Transcript (slightly modified) How can the shift to value-based cancer care incorporate the voice of the patient?
We’ve been in the middle of very complex times as healthcare makes this dramatic transformation. In a lot of ways, we’ve seen 2 forces clash in this idea of medicine as a profession that can become more efficient, more systematized, and this other idea of medicine being a craft-based profession. For the last few years, since the passage of the Affordable Care Act, that idea of the economics that surround cancer care and the complexity of care delivery have tended to dominate the conversation.
More recently, though, I think what you’ve heard as people think about systems of care delivery and value-based care, there’s been a refocusing on what I think is most important in that equation, which is putting the patient at the center of that arc. That this idea of value-based care isn’t something about resource utilization, it isn’t something about care pathways, absent having those things grounded in a vision of a person.

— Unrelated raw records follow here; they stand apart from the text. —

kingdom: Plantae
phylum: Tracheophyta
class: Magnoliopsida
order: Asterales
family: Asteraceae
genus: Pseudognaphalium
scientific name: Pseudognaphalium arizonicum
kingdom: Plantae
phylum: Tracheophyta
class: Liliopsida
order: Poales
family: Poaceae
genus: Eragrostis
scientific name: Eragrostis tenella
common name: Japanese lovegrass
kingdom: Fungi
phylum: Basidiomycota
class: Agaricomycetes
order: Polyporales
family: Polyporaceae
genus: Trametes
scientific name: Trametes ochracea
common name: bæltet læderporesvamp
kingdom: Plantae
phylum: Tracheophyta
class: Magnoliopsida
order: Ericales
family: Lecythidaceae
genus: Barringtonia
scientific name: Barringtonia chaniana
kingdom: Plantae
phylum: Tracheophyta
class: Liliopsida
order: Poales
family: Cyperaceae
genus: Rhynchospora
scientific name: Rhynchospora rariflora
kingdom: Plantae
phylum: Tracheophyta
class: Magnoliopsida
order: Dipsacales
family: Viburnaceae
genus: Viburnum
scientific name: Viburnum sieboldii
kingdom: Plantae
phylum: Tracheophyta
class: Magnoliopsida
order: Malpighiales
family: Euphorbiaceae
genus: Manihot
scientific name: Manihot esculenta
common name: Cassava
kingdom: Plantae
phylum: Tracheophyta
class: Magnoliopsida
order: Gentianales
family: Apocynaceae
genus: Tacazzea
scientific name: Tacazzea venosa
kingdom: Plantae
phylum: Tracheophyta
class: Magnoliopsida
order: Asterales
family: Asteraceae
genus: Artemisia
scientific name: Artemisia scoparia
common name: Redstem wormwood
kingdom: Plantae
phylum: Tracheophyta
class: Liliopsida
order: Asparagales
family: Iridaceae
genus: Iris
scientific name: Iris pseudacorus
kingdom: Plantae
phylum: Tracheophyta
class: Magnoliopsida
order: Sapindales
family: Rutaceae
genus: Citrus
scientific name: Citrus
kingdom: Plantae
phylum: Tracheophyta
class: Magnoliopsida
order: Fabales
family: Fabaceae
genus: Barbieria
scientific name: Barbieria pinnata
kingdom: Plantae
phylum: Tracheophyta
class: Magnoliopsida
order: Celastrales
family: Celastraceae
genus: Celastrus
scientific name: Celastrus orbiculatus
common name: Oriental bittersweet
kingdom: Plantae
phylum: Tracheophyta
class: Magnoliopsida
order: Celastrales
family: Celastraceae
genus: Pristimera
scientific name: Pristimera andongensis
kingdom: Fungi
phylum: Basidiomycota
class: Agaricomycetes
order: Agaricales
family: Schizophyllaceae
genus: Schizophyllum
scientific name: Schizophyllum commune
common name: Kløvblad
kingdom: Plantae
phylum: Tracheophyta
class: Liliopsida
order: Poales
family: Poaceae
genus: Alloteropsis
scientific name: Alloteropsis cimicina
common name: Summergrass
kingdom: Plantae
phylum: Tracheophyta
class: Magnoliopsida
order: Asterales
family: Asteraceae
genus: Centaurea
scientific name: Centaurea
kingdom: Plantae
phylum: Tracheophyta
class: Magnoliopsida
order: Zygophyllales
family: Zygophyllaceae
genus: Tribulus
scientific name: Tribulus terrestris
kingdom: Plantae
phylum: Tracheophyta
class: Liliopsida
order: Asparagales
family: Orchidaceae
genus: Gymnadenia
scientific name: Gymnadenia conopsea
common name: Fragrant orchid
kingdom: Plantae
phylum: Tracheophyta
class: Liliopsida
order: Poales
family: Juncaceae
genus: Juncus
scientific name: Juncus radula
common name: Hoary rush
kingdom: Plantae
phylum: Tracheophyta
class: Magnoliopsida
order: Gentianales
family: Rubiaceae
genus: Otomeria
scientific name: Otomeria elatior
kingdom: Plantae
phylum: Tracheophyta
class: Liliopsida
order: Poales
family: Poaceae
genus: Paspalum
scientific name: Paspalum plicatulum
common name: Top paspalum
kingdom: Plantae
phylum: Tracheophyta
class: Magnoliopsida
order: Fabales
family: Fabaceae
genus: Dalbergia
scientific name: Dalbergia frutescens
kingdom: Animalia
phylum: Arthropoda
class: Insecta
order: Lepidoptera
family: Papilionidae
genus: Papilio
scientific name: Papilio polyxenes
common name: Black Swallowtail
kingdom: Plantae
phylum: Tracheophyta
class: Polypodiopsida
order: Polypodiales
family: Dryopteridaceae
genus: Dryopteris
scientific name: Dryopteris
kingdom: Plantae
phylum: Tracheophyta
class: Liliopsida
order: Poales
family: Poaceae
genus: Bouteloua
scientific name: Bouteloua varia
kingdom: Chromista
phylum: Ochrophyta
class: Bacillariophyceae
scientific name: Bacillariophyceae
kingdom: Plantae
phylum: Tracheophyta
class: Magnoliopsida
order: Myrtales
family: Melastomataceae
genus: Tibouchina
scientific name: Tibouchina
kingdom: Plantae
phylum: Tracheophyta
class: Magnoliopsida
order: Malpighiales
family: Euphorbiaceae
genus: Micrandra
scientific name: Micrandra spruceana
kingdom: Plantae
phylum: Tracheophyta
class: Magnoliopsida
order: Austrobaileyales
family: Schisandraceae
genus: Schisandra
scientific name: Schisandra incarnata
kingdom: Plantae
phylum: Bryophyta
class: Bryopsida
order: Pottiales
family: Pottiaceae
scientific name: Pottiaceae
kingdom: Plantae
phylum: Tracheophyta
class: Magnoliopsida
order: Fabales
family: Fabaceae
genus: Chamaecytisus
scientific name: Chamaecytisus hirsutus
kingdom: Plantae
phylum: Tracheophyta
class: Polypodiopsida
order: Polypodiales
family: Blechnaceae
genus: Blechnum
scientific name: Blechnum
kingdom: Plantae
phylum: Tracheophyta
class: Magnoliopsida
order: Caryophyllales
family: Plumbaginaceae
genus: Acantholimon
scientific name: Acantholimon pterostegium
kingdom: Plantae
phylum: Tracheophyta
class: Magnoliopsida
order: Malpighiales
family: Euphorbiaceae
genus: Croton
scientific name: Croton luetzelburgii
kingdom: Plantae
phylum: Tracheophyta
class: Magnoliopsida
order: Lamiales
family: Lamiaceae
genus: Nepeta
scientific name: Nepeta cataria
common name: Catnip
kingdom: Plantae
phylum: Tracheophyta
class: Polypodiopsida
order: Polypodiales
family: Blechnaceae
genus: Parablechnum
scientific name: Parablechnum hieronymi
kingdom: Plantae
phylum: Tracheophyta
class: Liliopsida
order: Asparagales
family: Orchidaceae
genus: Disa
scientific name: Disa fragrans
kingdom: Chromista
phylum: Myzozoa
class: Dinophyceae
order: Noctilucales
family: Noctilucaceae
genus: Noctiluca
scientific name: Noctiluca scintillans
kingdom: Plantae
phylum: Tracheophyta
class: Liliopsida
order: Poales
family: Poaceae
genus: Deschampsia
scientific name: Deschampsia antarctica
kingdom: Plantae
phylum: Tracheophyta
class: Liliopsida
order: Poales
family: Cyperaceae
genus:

So when we look at value-based care, I think the equation really is one that’s centered upon the priorities and needs of patients and their families. The idea that we can in fact take someone who years ago may have been incurable and offer them state-of-the-art therapeutics in an economically sustainable way that can lead to them being restored to a sense of wholeness, represents what I think is the most complete arc of what represents patient-centered oncology but also this idea of value-based care.
And I think you’re beginning to see this reflected in a number of areas, including the Oncology Care Model, which is looking carefully at patient-reported outcomes. I think you’re seeing it from various payers who are looking for patient-reported experience of care as a marker of the adequacy and wholeness of care delivery.
So I think as we think about value-based care in a meaningful way, ideally it begins and ends with the vision of how best to serve the patient, with a balance between technology, the cost of technology, and the nature of care delivery.